### Problem set
1 > List every calendar date given as a month and a day in the Noise Pop concert review.
2 > Retype the part of the Noise Pop concert review between "48 Hills hit" and "wear capes, too.", inclusive.
3 > Extend the Noise Pop concert review, picking up right after its last sentence.

### Text
--- START ---
Free show from tenderpunk faves erased the condos closing in; avant-rock trio took the beards on wild rides at GAMH.

48 Hills hit up the annual Noise Pop festival (February 19-March 1) to sample the indie music feast. Check out our full coverage here.

I literally got lost among the builder-grade cobalt condos. Taking the 19 Polk to Bottom of the Hill February 28 to see a free show by tenderpunk founder, audio engineer, and all-around badass Sarah Tudzin, aka Illuminati Hotties. I decided to head out to see her after her Noise Pop Festival evening show sold out immediately. This is an artist who sells out auditoriums all over the country, who decided, “yeah, I’ll play a free show in the afternoon at this 246-person-capacity venue because it matters.” She wanted to give love to the ever-giving Bottom of the Hill venue, which will be closing at the end of the year. Sometimes hotties wear capes, too.

But getting off the bus on the opposite side of Thee Parkside, also soon closing (at the end of March), there was just a sea of bland, colorless boxes amidst older homes, fading clues that Anchor Steam Brewery once roamed these lands, a park where on this day, kids and adults were enjoying the shit out of playing some non-league adjudicated softball. Besides said Parkside and Bottom of the Hill, these were the only spots with any type of color or life. They looked, well… kinda lonely.
--- END ---
### Collected material
--- START ---
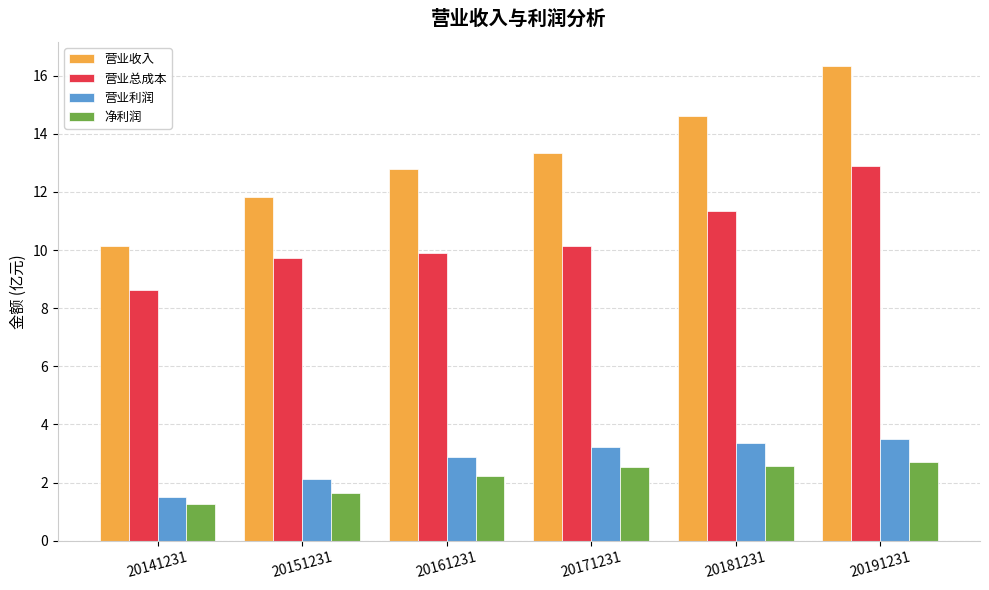

What is the difference between the highest and lowest values at 20191231?

13.6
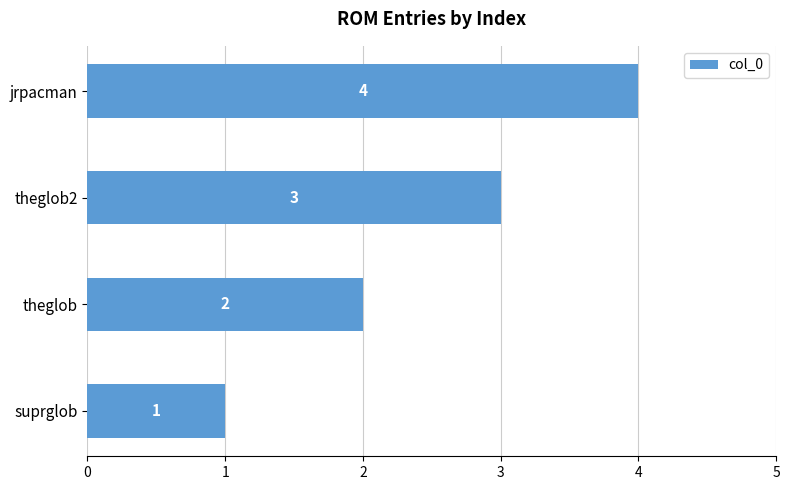

List the labels in order of value, largest first.

jrpacman, theglob2, theglob, suprglob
--- END ---
### Answers below
1 > February 19, March 1, February 28

2 >
48 Hills hit up the annual Noise Pop festival (February 19-March 1) to sample the indie music feast. Check out our full coverage here.

I literally got lost among the builder-grade cobalt condos. Taking the 19 Polk to Bottom of the Hill February 28 to see a free show by tenderpunk founder, audio engineer, and all-around badass Sarah Tudzin, aka Illuminati Hotties. I decided to head out to see her after her Noise Pop Festival evening show sold out immediately. This is an artist who sells out auditoriums all over the country, who decided, “yeah, I’ll play a free show in the afternoon at this 246-person-capacity venue because it matters.” She wanted to give love to the ever-giving Bottom of the Hill venue, which will be closing at the end of the year. Sometimes hotties wear capes, too.

3 >
As Tudzin whizbammed through her addictive shoegaze-y earworms and a few ballads with her three bandmates, Bottom of the Hill made a fine diamond of a weekend afternoon spot, with cold beverages flowing and cool couples of all persuasions cupcakin’. Making use of the tight and sweaty confines, while Tudzin and her bandmembers projected nothing but joy for the special gig. Local heroes Buzzed Lightbeer and Oakland emo outfit Pity Party opened the afternoon show, which, along with Tudzin, which lent the afternooner a precious, insider-only gig feel. 

Orcutt Shelley Miller at Great American Music Hall

As for night-time Noise Pop festivities further afield, Orcutt Shelley Miller is comprised of three psychedelic heavyweights, who have formed an avant-rock power trio that absolutely goes. Experimental rock icon Bill Orcutt on guitar, Steve Shelley formerly of Sonic Youth on drums, and Ethan Miller Howlin Rain and Comets On Fire on bass—opening for Chicago post-rock band Tortoise at Great American Music Hall on a Saturday night? Well, one glance at the early patrons who formed around the stage, eyeballing all the gear, would have you land on one word: Dudes.

We’re talking a cavalcade of dudes. Bald dudes. Hairy dudes. Straight-edge dudes. Flannel dudes. Beer sippin’ dudes. Longhair dudes. Old dudes. Young dudes. Just frickin dudes, man. I think I saw a couple of women wearing media passes, walking quickly across the room. But yeah, this was a dude-a-palooza show, for sure. Dudes whose partners gave them the night off, just to go graze amongst other dudes.

But all that cutesy stuff ceased as soon as Orcutt Shelly Miller hit the stage at 8:10pm. Even before Shelley got situated behind the kit, he had that perma-grin smile and boyous rambunctious energy he’s known for. A friend of a friend at the show peeped the long beards of Orcutt and Miller, who was in a large-brimmed sunhat, and wondered, “Is this some kind of bluegrass show?” Nah, son. These cats are cutting heads, no peaceful, easy feeling up in here.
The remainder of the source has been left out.